What you are asked to do:
Read through the entries below and return each line with the word "Example".

----------

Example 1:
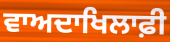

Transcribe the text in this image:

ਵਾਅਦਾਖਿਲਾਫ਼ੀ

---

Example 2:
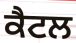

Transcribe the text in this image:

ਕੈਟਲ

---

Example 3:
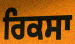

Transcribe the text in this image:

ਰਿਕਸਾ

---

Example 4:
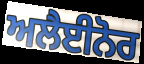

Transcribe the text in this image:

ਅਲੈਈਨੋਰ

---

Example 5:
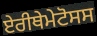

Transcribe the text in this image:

----------

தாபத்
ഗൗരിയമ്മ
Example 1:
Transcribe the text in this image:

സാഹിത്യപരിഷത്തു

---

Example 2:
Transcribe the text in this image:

----------

Completed task:
Example 1:
Example 2:
Example 3:
Example 4:
Example 5:
Example 1:
Example 2:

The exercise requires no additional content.